The server rejected the key:

  • The key's public half is not on the server — see installing a public key.
  • The server-side file permissions are too open (~/.ssh must be 700, authorized_keys 600).
  • On Windows, administrator accounts read keys from C:\ProgramData\ssh\administrators_authorized_keys — the most common Windows key failure; see Connect Windows.
  • The server disallows that key type; try Ed25519, which every current OpenSSH accepts.

"Failed to authenticate. Please check your password."

The username/password pair was rejected. On macOS use the account's short name (the home folder name); on Windows try the MicrosoftAccount\[email protected] form or a local account. If the server only accepts interactive prompts (2FA, OTP), switch the machine's method to Keyboard Interactive.

"Failed to connect. Please check your network settings."

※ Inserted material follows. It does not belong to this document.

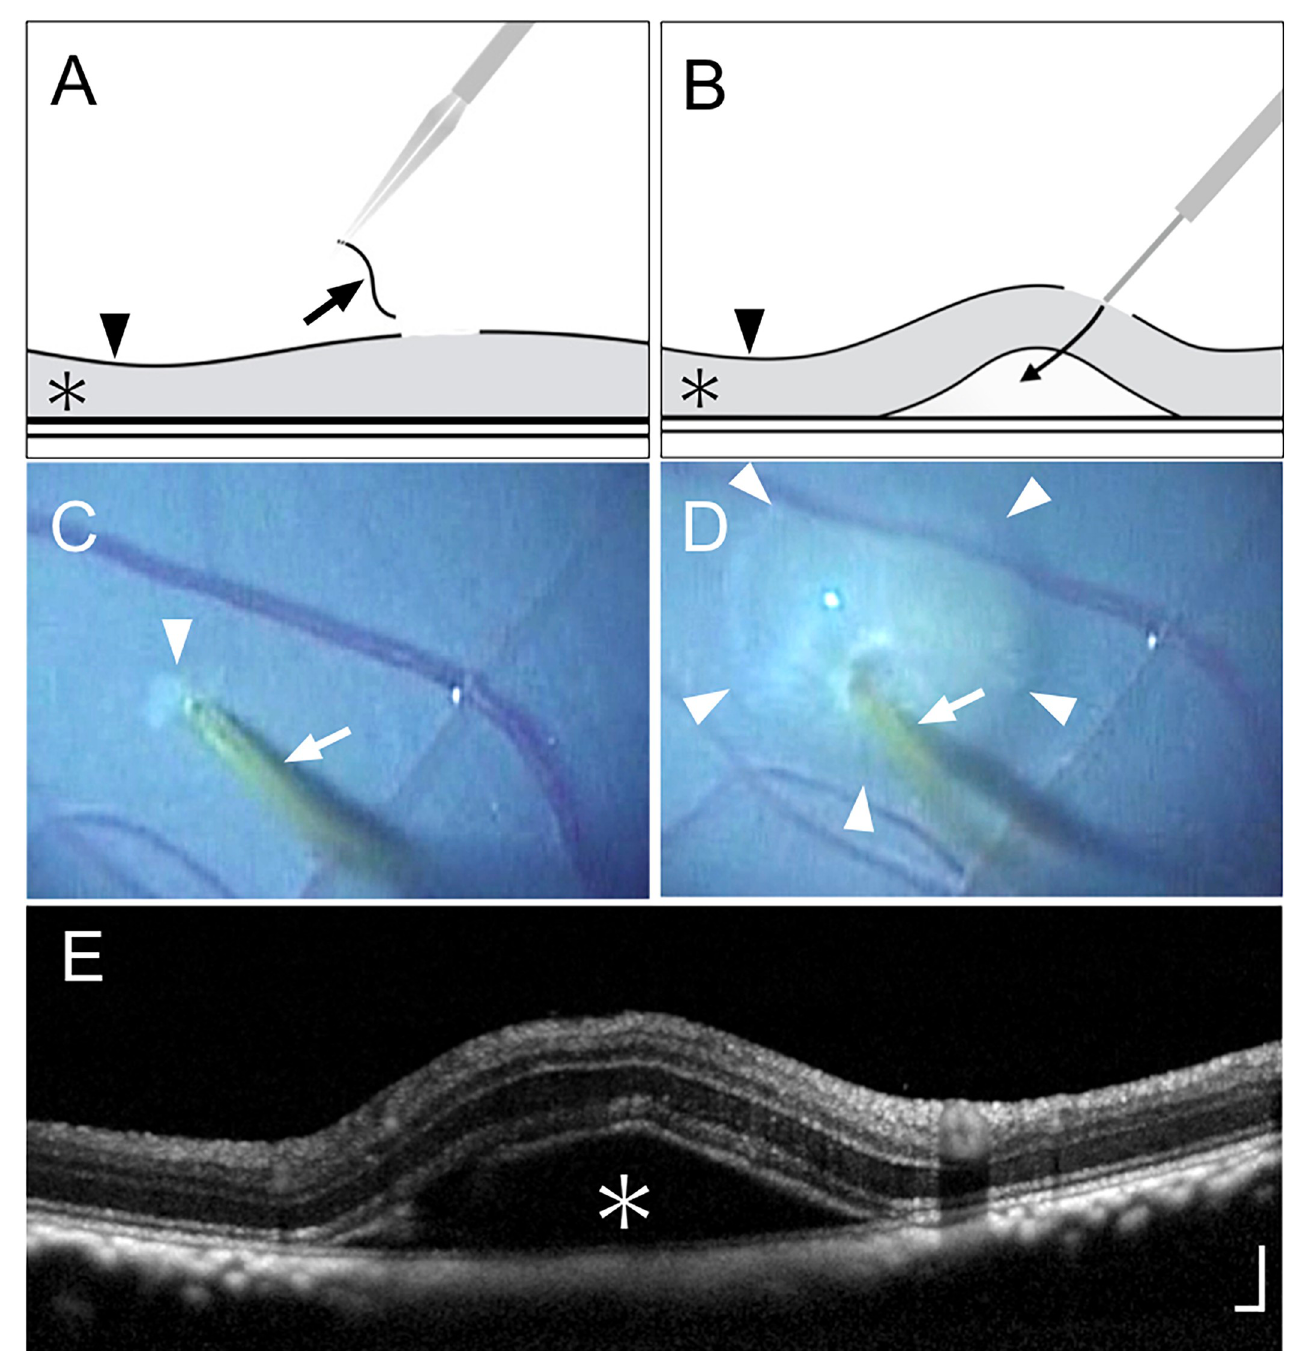
Fig 1. Local removal of internal limiting membrane and subretinal injection of balanced salt solution. (A) Schematic drawing of local internal limiting membrane (ILM) removal showing the removed ILM (arrow), retina (asterisk), and intact ILM (arrowhead). (B) Schematic drawing of the subretinal injection procedure. Balanced salt solution (BSS) was injected with a 38-gauge cannula by placing the cannula tip in contact with the retinal nerve fiber layer. The arrow indicates the flow of the injected BSS; the asterisk and arrowhead indicate the retina and ILM, respectively. (C) Surgical photograph after local ILM removal. The arrow indicates the 38-gauge cannula; the arrowhead indicates the area of peeled ILM. (D) Surgical photograph during subretinal injection. The arrow indicates the 38-gauge cannula; arrowheads indicate the area of retinal detachment due to subretinal injection of BSS. (E) Optical coherence tomography 30 minutes after subretinal injection. The asterisk indicates retinal detachment caused by the procedure. Scale bar = 200 μ m.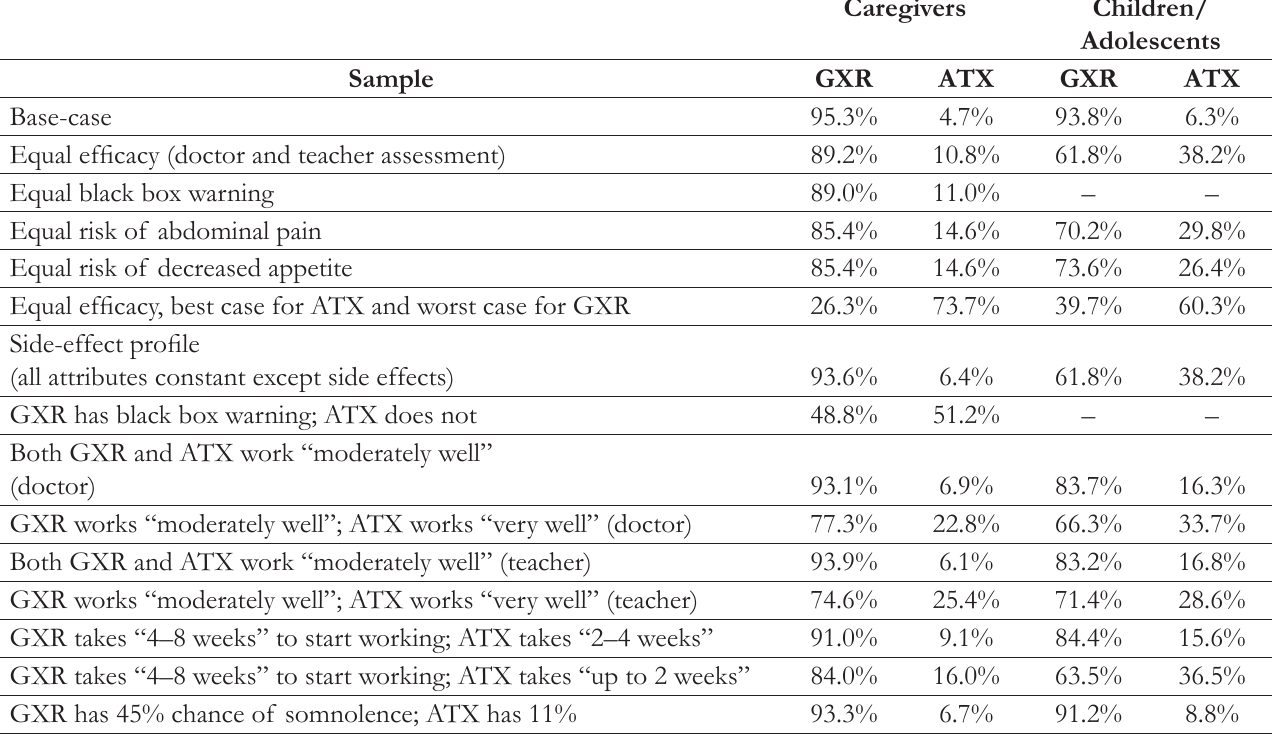
Table 3. Estimated Percentage of Caregivers and Children/Adolescents Preferring GXR over ATX (BaseCase and Sensitivity Analyses)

Nothing answered at that address and port:

  • The SSH service is off — see the enable guides for macOS and Windows; on Linux check systemctl status sshd.
  • A firewall or security group blocks the port.
  • The address is a private one (192.168.*, 10.*) and you are not on that network — use a VPN, a port forward on the router, or a jump host.

"Host Key Changed"

SwiftServer stored the server's key on first contact; the server now presents a different one. If you reinstalled or rotated keys, verify the new SHA-256 fingerprint and choose Replace. If you changed nothing, stop and investigate — an unexpected host key change is what interception looks like.

Dashboard shows "Awaiting Trust"

A new host key is waiting for your confirmation — open the machine and trust it, or use Trust All New Hosts in the dashboard toolbar after restores or bulk imports.

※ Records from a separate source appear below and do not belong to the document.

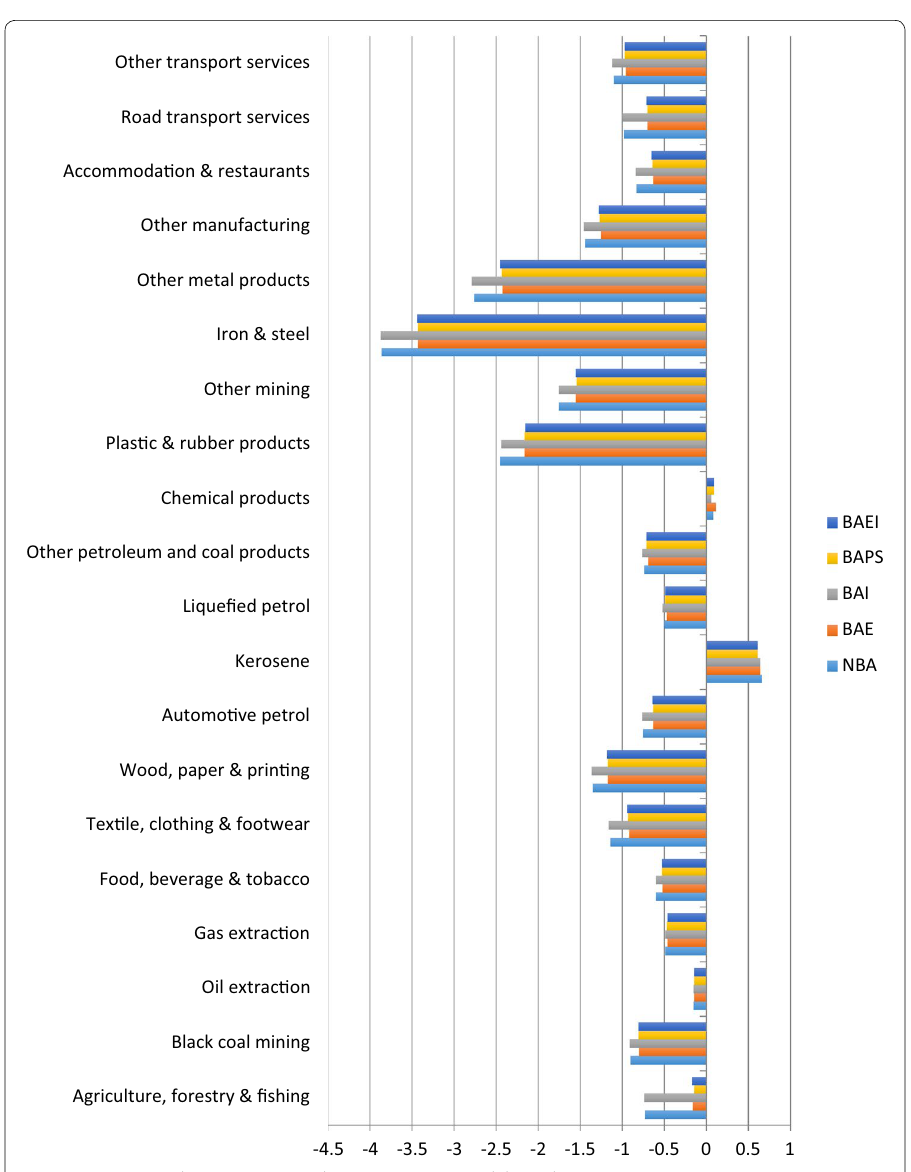
Fig. 7 Percentage change in outputs by sector. Source Model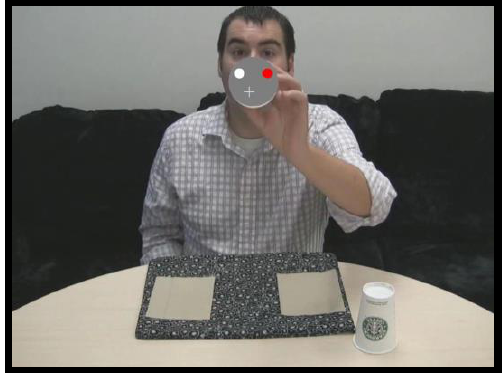
Figure 2. Screen shot depicting the fixation target present for participants in the constrained viewing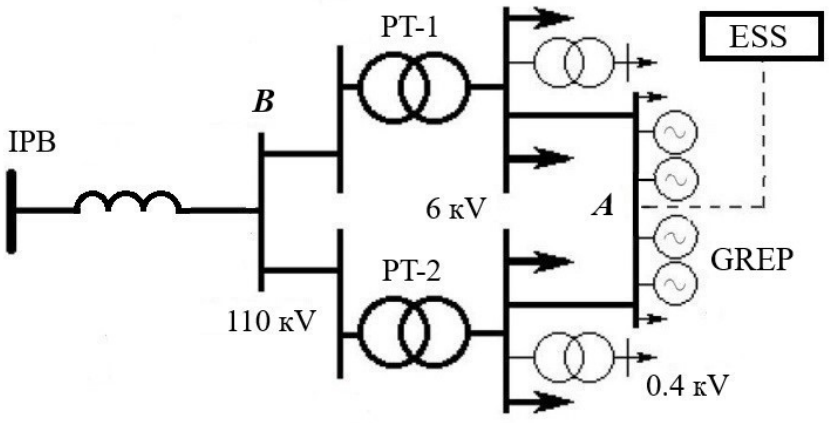
Figure 1. Simplified single-line diagram of the power supply system of an industrial facility with several GREPs.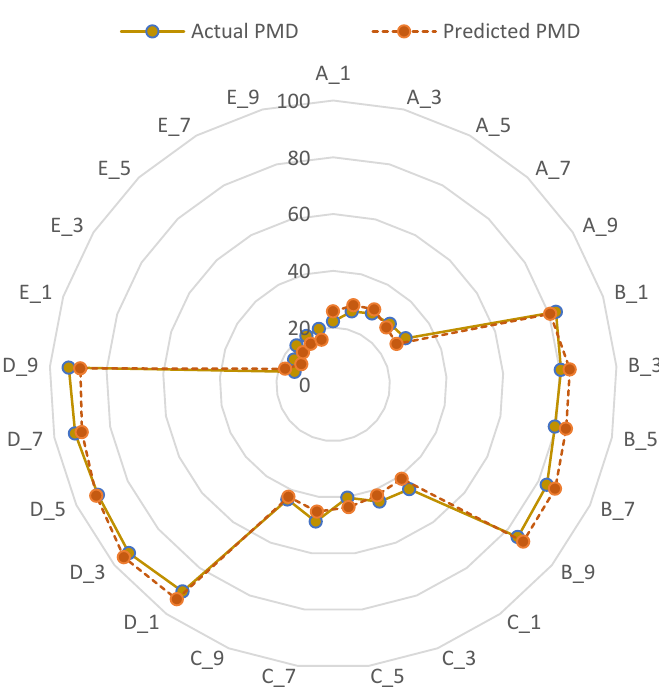
Figure 10. Demonstration of the actual and predicted PMD values of chernozem soil on tests A_1 to E_10, implemented on layers A – E, respectively.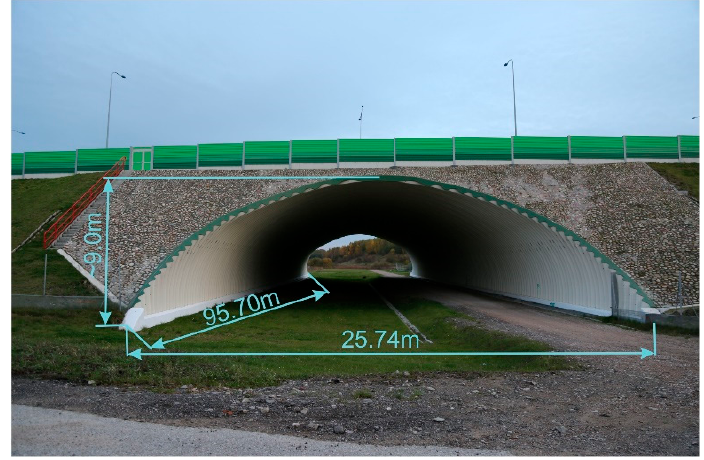
Figure 1. Soil-steel bridge side-view taken in October 2019.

Settings → Connection → Connection Timeout (default 15 seconds) can be raised to 300 seconds for servers behind slow links or several jump hops. The same screen has Always Trust Host Keys — it silences trust prompts entirely, at the cost of the protection they provide.

Keyboard-interactive machines and monitoring

Dashboard status requires unattended logins, so it is disabled for machines that need interactive prompts. Terminal and SFTP work normally.

What to send

The SSH Diagnostics text from the failure dialog, the machine's OS, and whether Test Connection succeeds. That is usually everything we need.